A fixed-size cache that evicts the least-recently-used entry, built from a hash map plus a doubly linked list for O(1) operations.

A cache stores a limited number of results so you can return them instantly next time. When it fills up, something has to go. An LRU (Least Recently Used) cache makes the natural choice: evict the entry that hasn’t been touched for the longest. The challenge is doing every operation in $O(1)$ .

Run a few put and get calls below. Notice how each access moves the entry to the front, and how exceeding the capacity evicts from the back.

capacity 3

most-recentempty

Speed

1/9

0/3 entries

Two structures, one cache

A single data structure can’t do it alone, so LRU combines two:

A hash map from key to node, giving $O(1)$ lookup of where an entry lives.
A doubly linked list that orders entries by recency: the front is the most-recently used, the back is the least-recently used.

The hash map answers “is this key here, and where?” The list answers “what should I evict?” Because the list is doubly linked, you can unlink any node in $O(1)$ given a pointer to it — and the hash map hands you exactly that pointer.

The operations

get(key) — Look the key up in the map.
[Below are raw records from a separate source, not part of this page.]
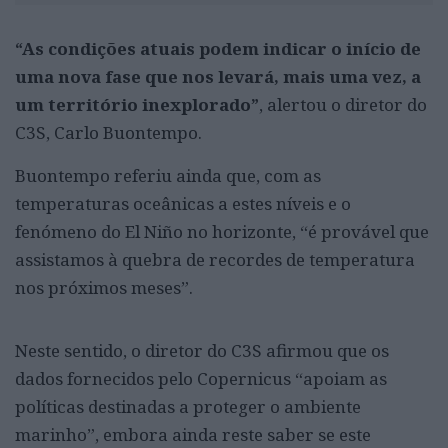
“As condições atuais podem indicar o início de
uma nova fase que nos levará, mais uma vez, a
um território inexplorado”
, alertou o diretor do
C3S, Carlo Buontempo.
Buontempo referiu ainda que, com as
temperaturas oceânicas a estes níveis e o
fenómeno do El Niño no horizonte, “é provável que
assistamos à quebra de recordes de temperatura
nos próximos meses”.
Neste sentido, o diretor do C3S afirmou que os
dados fornecidos pelo Copernicus “apoiam as
políticas destinadas a proteger o ambiente
marinho”, embora ainda reste saber se este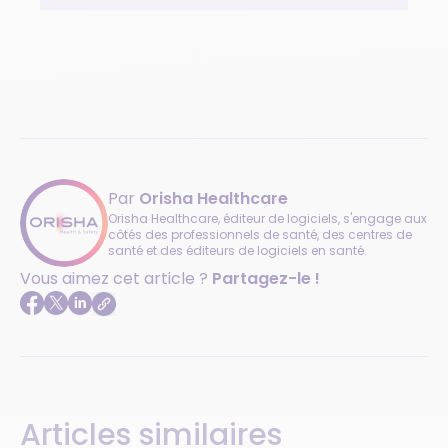
Par
Orisha Healthcare
Orisha Healthcare, éditeur de logiciels, s'engage aux
côtés des professionnels de santé, des centres de
santé et des éditeurs de logiciels en santé.
Vous aimez cet article ?
Partagez-le !
Articles similaires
On a miss, return nothing. On a hit, move its node to the front (it’s now the most-recently used) and return the value.

put(key, value) — If the key exists, update its value and move it to the front. If it’s new, create a node, insert it at the front, and add it to the map. Then check the size: if it exceeds the capacity, remove the node at the back (the least-recently used) and delete its key from the map.

get(key):
    if key not in map: return MISS
    node = map[key]
    move_to_front(node)
    return node.value

put(key, value):
    if key in map:
        map[key].value = value
        move_to_front(map[key])
        return
    node = new Node(key, value)
    add_front(node); map[key] = node
    if size > capacity:
        victim = list.back
        remove(victim); del map[victim.key]

Every step is constant work — a couple of map operations and a few pointer relinks — so both get and put are $O(1)$ .

Why a doubly linked list?

A singly linked list can’t unlink a node in $O(1)$ , because you’d need its predecessor. The backward pointers let eviction at the tail and promotion from the middle both happen in constant time. Many languages ship this combination directly (an insertion-ordered map), which is exactly an LRU cache waiting to happen.

Takeaways

An LRU cache evicts the entry that hasn’t been used for the longest time.
It pairs a hash map (O(1) lookup) with a doubly linked list (O(1) reorder and eviction).
Every get and put runs in $O(1)$ : touch an entry to promote it to the front, evict from the back when full.